In Trafalgar Square and surrounding avenues, small bands of protesters jostled, tossed bottles and cans and set off fireworks as riot police with dogs and horses lined up.
Far-right groups shouted racial slurs at the anti-racism protesters, and some tried to use metal crash barriers to break through police lines.
“It is clear that far-right groups are causing violence and disorder in central London, I urge people to stay away,” London Mayor Sadiq Khan said on Twitter.
Interior minister Priti Patel denounced “thoroughly unacceptable thuggery” and said any perpetrators of violence or vandalism would face the full force of the law.
Statues of historical figures including Winston Churchill were boarded up ahead of time to prevent them from becoming flashpoints or from being defaced by protesters who say such monuments celebrate racists.
There have been demonstrations around the world against racism and police abuses since the death of African American George Floyd in Minneapolis last month. In British cities tens of thousands of people have marched peacefully during previous days of protest.
In London the numbers of demonstrators were smaller on Saturday than in recent days, after announcements by far-right groups that they would converge on the city centre prompted anti-racism activists to cancel a planned march and instead call for scattered protests.
Hundreds attended rallies in other English cities, many donning masks due to the coronavirus outbreak and carrying placards with slogans such as “To Be Black Is Not A Crime”.
‘MY CULTURE UNDER ATTACK’
In and around London’s Parliament Square, hundreds of people wearing football shirts, describing themselves as patriots and chanting “England, England” gathered alongside military veterans to guard the Cenotaph war memorial.
The far-right groups said they wanted to defend British culture, in particular historical monuments, after the toppling of the statue of a 17th century slave trader in the port city of Bristol last weekend sparked calls for others to come down.
“Winston Churchill, he’s one of our own,” they also chanted, near the statue of the World War Two leader, which last weekend was sprayed with graffiti reading: “Churchill was a racist”.
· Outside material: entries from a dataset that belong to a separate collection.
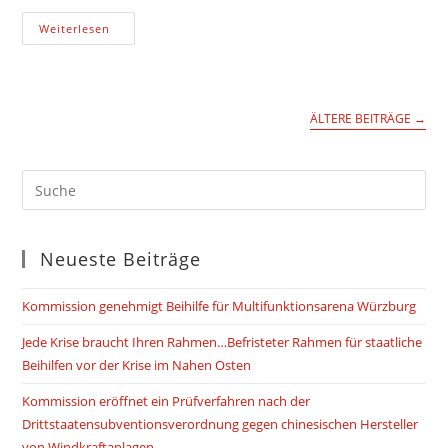
Wenn
Weiterlesen
Die
Versagung
Einer
(Corona-)Beihilfe
Die
Gewährung
ÄLTERE BEITRÄGE
→
Einer
Beihilfe
Ist
Oder:
Knotenlösen
Mit
Dem
EuGH
Neueste Beiträge
Kommission genehmigt Beihilfe für Multifunktionsarena Würzburg
Jede Krise braucht Ihren Rahmen…Befristeter Rahmen für staatliche
Beihilfen vor der Krise im Nahen Osten
Kommission eröffnet ein Prüfverfahren nach der
Drittstaatensubventionsverordnung gegen chinesischen Hersteller
von Windkraftanlagen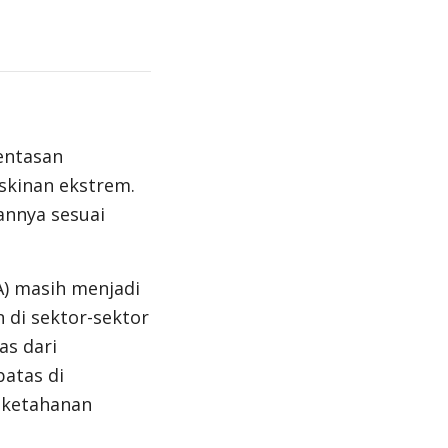
entasan
skinan ekstrem.
annya sesuai
A) masih menjadi
di sektor-sektor
as dari
batas di
 ketahanan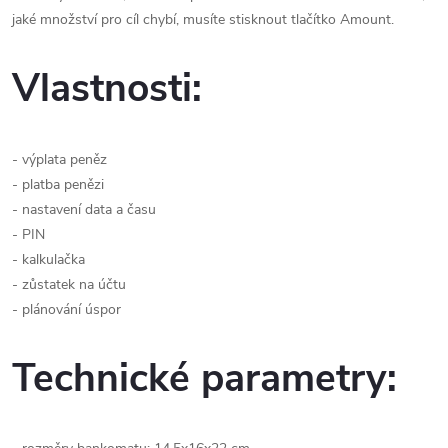
jaké množství pro cíl chybí, musíte stisknout tlačítko Amount.
Vlastnosti:
- výplata peněz
- platba penězi
- nastavení data a času
- PIN
- kalkulačka
- zůstatek na účtu
- plánování úspor
Technické parametry: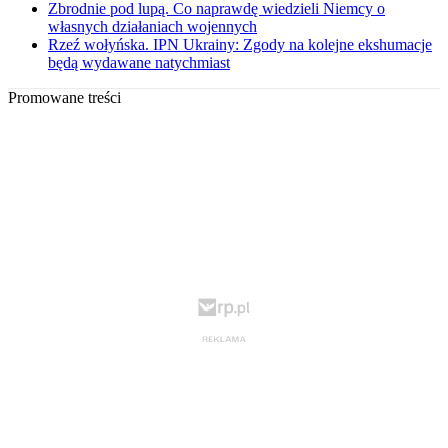
Zbrodnie pod lupą. Co naprawdę wiedzieli Niemcy o
własnych działaniach wojennych
Rzeź wołyńska. IPN Ukrainy: Zgody na kolejne ekshumacje
będą wydawane natychmiast
Promowane treści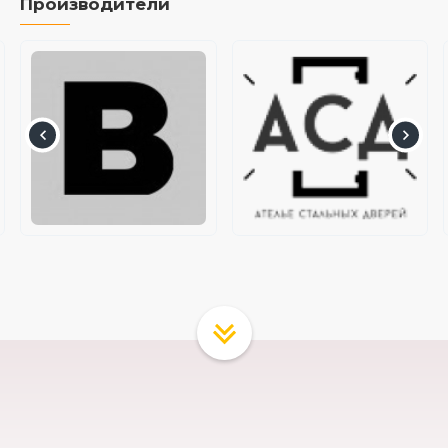
Производители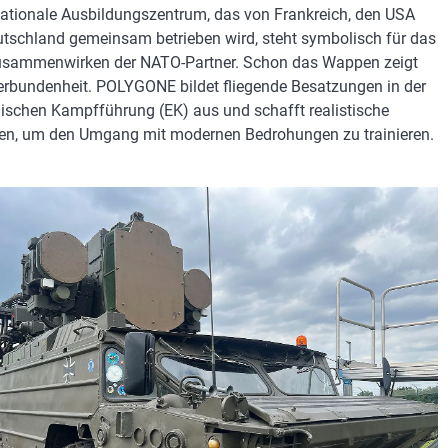
nationale Ausbildungszentrum, das von Frankreich, den USA
tschland gemeinsam betrieben wird, steht symbolisch für das
usammenwirken der NATO-Partner. Schon das Wappen zeigt
erbundenheit. POLYGONE bildet fliegende Besatzungen in der
nischen Kampfführung (EK) aus und schafft realistische
en, um den Umgang mit modernen Bedrohungen zu trainieren.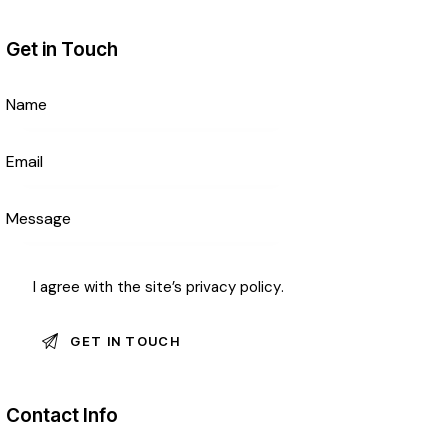
Get in Touch
I agree with the site’s
privacy policy
.
Contact Info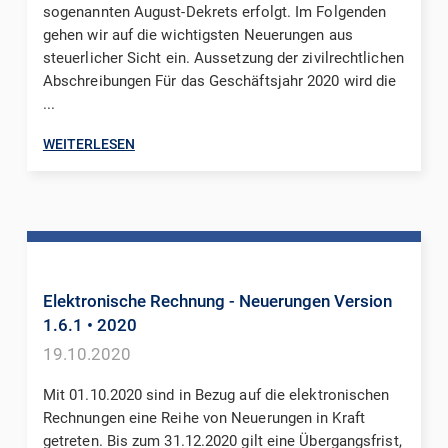
sogenannten August-Dekrets erfolgt. Im Folgenden
gehen wir auf die wichtigsten Neuerungen aus
steuerlicher Sicht ein. Aussetzung der zivilrechtlichen
Abschreibungen Für das Geschäftsjahr 2020 wird die
...
WEITERLESEN
Elektronische Rechnung - Neuerungen Version
1.6.1
• 2020
19.10.2020
Mit 01.10.2020 sind in Bezug auf die elektronischen
Rechnungen eine Reihe von Neuerungen in Kraft
getreten. Bis zum 31.12.2020 gilt eine Übergangsfrist,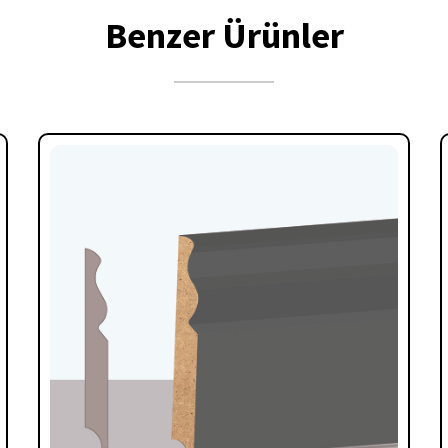
Benzer Ürünler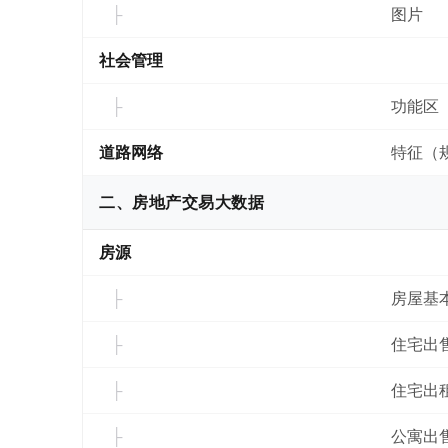
图片
社会管理
功能区
道路网络
特征（
二、房地产交易大数据
房源
房屋基
住宅出
住宅出
公寓出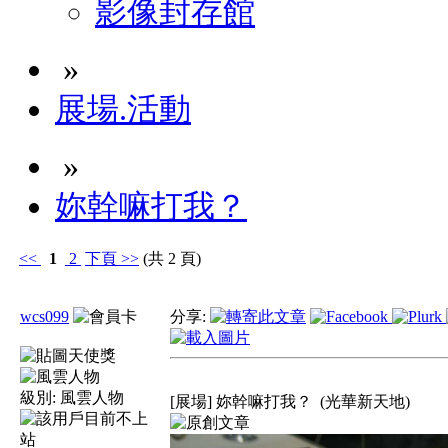
影像封存館
»
展場.活動
»
妳幹嘛打我？
<<
1
2
下頁
>>
(共 2 頁)
wcs099
分享:
級別:
風雲人物
[展場] 妳幹嘛打我？
(光華新天地)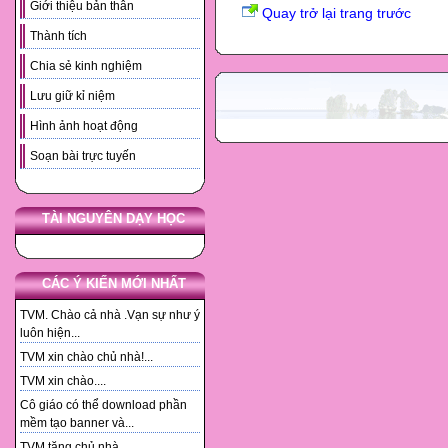
Giới thiệu bản thân
Quay trở lại trang trước
Thành tích
Chia sẻ kinh nghiệm
Lưu giữ kỉ niệm
Hình ảnh hoạt động
Soạn bài trực tuyến
TÀI NGUYÊN DẠY HỌC
CÁC Ý KIẾN MỚI NHẤT
TVM. Chào cả nhà .Vạn sự như ý
luôn hiện...
TVM xin chào chủ nhà!...
TVM xin chào....
Cô giáo có thể download phần
mềm tạo banner và...
TVM tặng chủ nhà. ...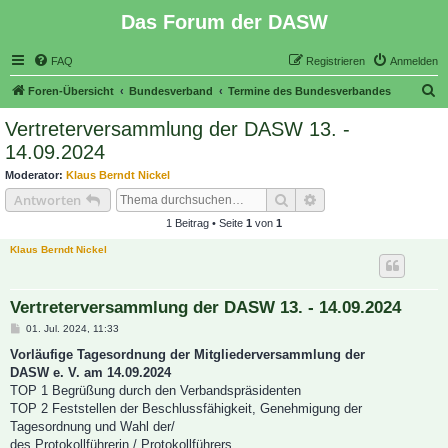
Das Forum der DASW
FAQ
Registrieren
Anmelden
S
Foren-Übersicht
Bundesverband
Termine des Bundesverbandes
u
Vertreterversammlung der DASW 13. -
c
14.09.2024
h
Moderator:
Klaus Berndt Nickel
e
Suche
Erweiterte Suche
Antworten
1 Beitrag • Seite
1
von
1
Klaus Berndt Nickel
Vertreterversammlung der DASW 13. - 14.09.2024
B
01. Jul. 2024, 11:33
e
i
Vorläufige Tagesordnung der Mitgliederversammlung der
t
DASW e. V. am 14.09.2024
r
a
TOP 1 Begrüßung durch den Verbandspräsidenten
g
TOP 2 Feststellen der Beschlussfähigkeit, Genehmigung der
Tagesordnung und Wahl der/
des Protokollführerin / Protokollführers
“My culture is under attack. This is my culture and my English history: why should Churchill be boarded up? Why is the Cenotaph attacked? It is not right,” said David Allen, one of the protesters.
While Churchill is admired by many for his role in defeating Nazi Germany, some in the anti-racism movement have called for more scrutiny of his overall legacy, noting he expressed racist and anti-Semitic views.
On Friday Prime Minister Boris Johnson called it “absurd and shameful” that the Churchill statue was at risk of attack. “Yes, he sometimes expressed opinions that were and are unacceptable to us today, but he was a hero,” he said.
Protests took place in other countries on Saturday, including in several Australian cities, Taipei, Zurich and Paris.